*** Opening Data for the task ***

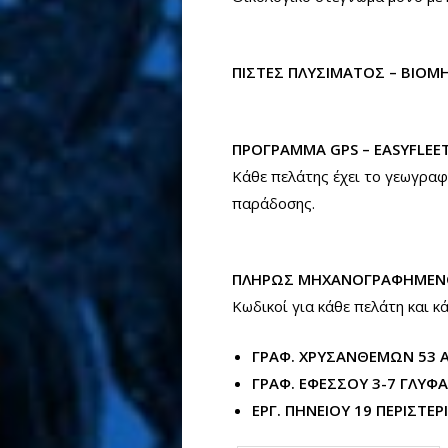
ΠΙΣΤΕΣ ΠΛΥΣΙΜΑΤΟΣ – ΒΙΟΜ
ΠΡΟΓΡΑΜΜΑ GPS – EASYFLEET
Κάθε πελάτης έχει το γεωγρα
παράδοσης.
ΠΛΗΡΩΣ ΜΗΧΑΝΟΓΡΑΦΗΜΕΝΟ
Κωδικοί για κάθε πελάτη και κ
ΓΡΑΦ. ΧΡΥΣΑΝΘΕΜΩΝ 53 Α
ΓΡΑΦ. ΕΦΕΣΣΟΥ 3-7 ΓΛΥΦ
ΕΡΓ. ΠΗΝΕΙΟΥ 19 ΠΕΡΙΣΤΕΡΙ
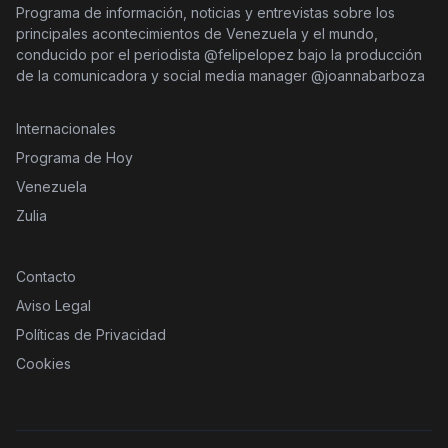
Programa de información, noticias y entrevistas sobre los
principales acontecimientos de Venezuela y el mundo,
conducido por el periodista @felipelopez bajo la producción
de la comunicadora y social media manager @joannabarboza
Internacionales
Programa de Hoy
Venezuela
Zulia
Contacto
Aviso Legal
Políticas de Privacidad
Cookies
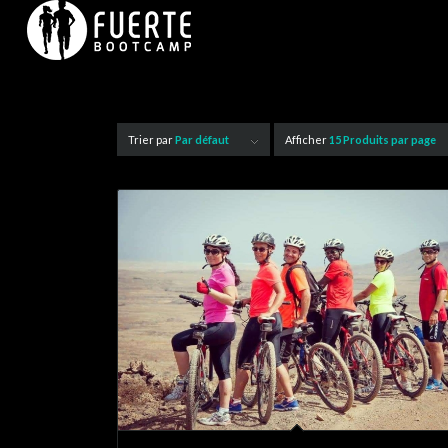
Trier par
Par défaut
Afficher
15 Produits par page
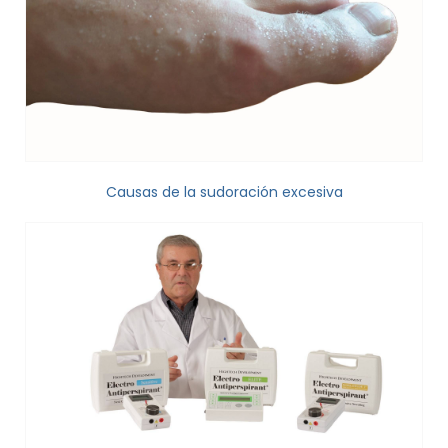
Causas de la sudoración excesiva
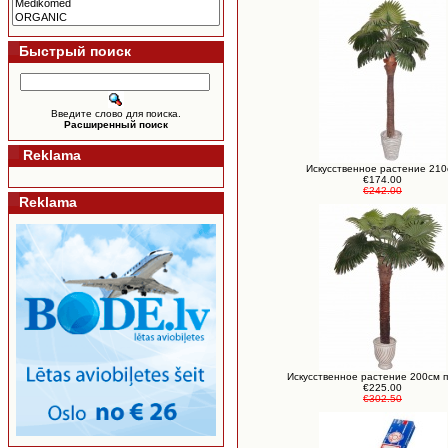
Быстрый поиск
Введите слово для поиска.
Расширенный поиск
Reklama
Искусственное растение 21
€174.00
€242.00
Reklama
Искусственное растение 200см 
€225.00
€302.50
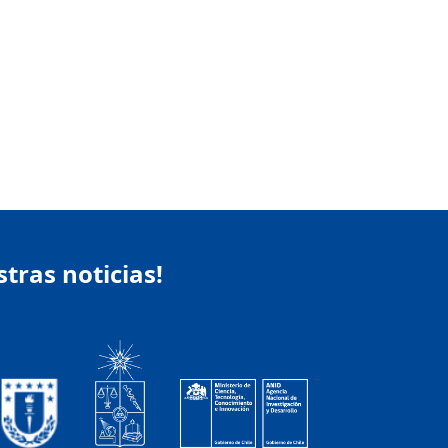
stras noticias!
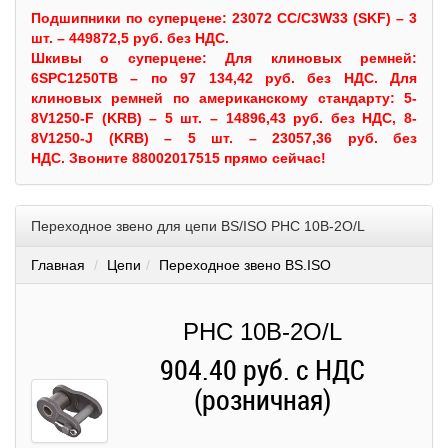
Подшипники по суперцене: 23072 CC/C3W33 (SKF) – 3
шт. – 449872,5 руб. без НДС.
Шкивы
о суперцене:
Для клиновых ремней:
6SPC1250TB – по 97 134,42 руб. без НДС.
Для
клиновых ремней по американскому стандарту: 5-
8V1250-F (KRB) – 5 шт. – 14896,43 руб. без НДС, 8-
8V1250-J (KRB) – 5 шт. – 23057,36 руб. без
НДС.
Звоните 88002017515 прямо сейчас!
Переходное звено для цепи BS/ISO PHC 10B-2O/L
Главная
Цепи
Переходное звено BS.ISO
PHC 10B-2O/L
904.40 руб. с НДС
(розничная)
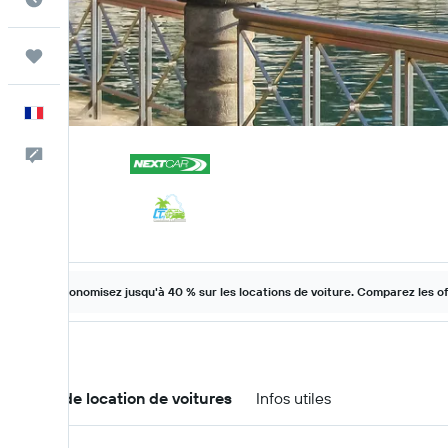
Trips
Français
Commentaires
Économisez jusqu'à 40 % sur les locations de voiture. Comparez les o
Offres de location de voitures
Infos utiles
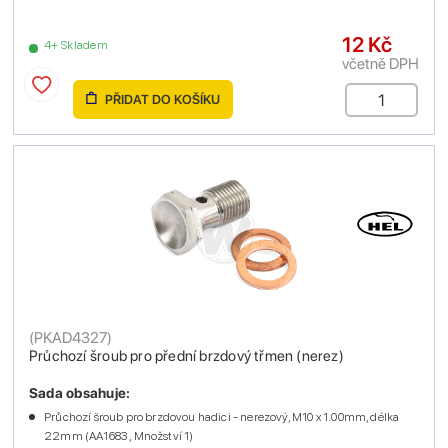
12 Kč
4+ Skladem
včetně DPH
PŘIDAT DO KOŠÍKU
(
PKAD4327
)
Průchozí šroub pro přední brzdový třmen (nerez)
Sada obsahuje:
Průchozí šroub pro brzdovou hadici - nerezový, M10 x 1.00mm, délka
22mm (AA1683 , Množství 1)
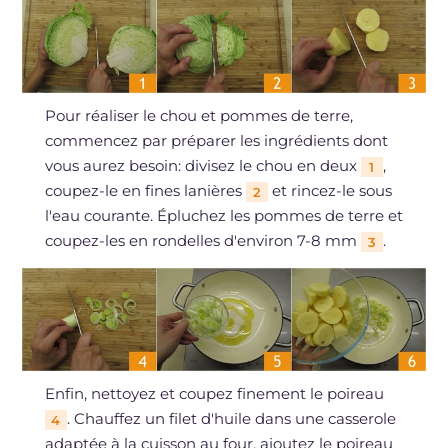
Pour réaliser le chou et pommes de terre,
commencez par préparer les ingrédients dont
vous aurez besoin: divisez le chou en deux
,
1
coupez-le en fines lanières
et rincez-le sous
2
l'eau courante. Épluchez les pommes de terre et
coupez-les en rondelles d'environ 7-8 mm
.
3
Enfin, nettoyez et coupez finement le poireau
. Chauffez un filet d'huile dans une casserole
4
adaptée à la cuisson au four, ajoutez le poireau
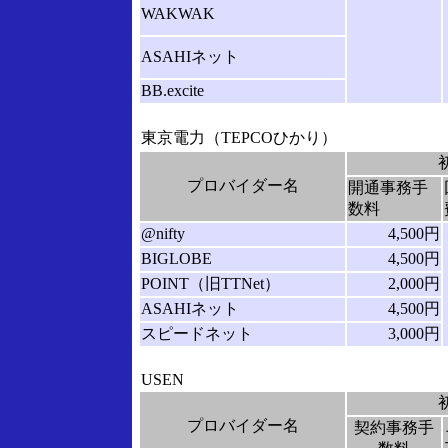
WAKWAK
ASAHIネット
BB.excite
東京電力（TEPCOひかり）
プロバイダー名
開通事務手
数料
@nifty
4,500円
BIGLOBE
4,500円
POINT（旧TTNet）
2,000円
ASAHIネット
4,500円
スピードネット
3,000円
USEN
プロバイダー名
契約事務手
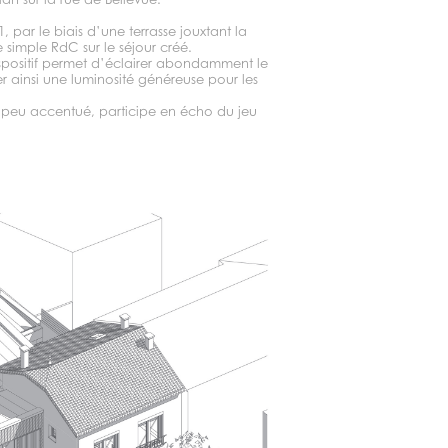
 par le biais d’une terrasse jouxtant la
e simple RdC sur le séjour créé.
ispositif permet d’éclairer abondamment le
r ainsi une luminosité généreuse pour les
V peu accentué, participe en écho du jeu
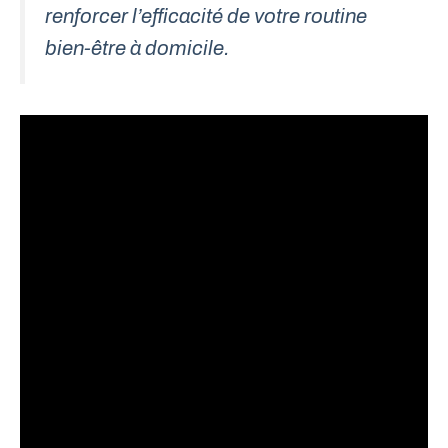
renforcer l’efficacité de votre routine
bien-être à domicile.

*** Closing Data for the task ***
*** Opening Data for the task ***

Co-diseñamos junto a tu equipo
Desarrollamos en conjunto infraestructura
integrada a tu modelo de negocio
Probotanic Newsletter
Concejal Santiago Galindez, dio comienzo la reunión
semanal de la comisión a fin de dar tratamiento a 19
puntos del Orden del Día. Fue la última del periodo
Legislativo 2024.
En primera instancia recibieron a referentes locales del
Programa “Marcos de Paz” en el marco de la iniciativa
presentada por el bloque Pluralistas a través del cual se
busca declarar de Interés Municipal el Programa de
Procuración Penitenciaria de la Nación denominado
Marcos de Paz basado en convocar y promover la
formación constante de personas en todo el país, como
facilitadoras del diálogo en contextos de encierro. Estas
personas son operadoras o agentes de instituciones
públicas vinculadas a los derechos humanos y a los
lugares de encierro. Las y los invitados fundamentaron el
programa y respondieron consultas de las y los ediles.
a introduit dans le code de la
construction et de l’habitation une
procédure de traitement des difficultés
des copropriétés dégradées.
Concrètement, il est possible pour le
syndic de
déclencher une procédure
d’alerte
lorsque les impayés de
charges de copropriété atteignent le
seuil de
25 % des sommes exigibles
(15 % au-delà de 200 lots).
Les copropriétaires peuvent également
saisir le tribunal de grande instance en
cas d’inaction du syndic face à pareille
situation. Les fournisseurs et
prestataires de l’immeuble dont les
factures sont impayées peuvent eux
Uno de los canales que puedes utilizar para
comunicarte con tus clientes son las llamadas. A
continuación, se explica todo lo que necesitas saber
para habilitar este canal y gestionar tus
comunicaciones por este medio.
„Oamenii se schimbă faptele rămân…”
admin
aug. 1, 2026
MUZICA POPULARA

*** Closing Data for the task ***
*** Opening Data for the task ***

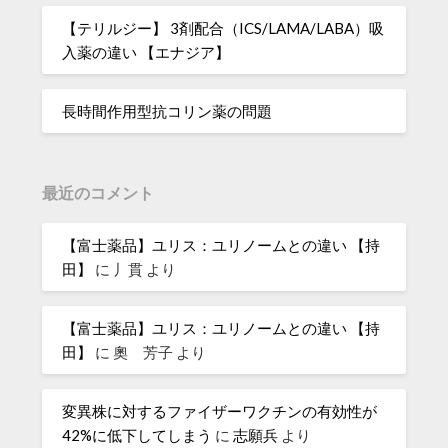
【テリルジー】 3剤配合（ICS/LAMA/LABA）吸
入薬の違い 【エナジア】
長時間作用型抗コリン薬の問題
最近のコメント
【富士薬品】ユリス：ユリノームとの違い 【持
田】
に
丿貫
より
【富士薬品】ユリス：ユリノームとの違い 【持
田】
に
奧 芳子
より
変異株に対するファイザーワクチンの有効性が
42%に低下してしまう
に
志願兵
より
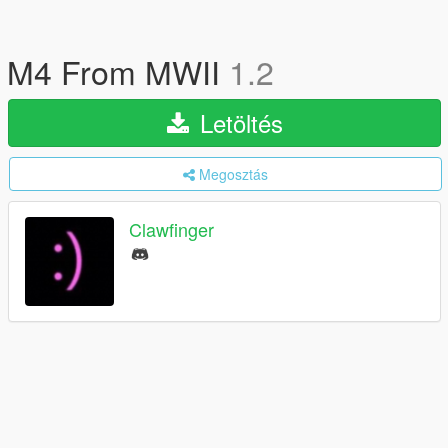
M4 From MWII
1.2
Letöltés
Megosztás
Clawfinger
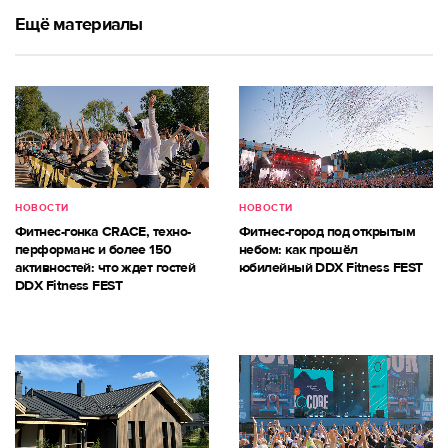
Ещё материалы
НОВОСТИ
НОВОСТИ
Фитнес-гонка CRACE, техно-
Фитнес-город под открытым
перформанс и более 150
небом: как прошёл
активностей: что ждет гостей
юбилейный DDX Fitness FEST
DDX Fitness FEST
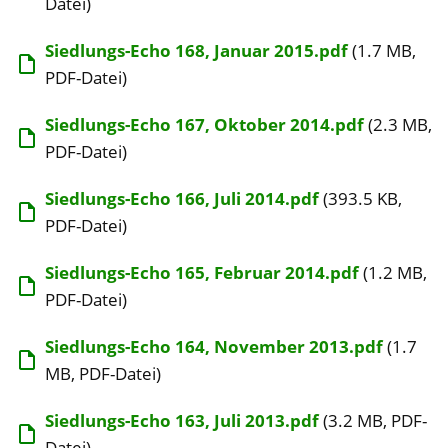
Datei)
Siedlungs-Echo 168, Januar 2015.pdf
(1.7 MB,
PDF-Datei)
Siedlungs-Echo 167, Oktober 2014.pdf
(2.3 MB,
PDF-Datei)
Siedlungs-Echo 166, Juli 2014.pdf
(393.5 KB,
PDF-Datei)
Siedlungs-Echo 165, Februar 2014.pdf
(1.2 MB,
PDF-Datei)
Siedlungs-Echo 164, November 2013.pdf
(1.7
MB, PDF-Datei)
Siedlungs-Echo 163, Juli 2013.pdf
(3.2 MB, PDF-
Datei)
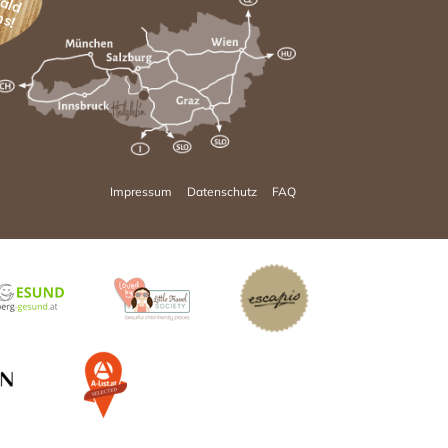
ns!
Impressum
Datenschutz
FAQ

*** Closing Data for the task ***

Extract every line in the rows above that contains the string "Juli", and copy each one as it appears.

Siedlungs-Echo 166, Juli 2014.pdf
Siedlungs-Echo 163, Juli 2013.pdf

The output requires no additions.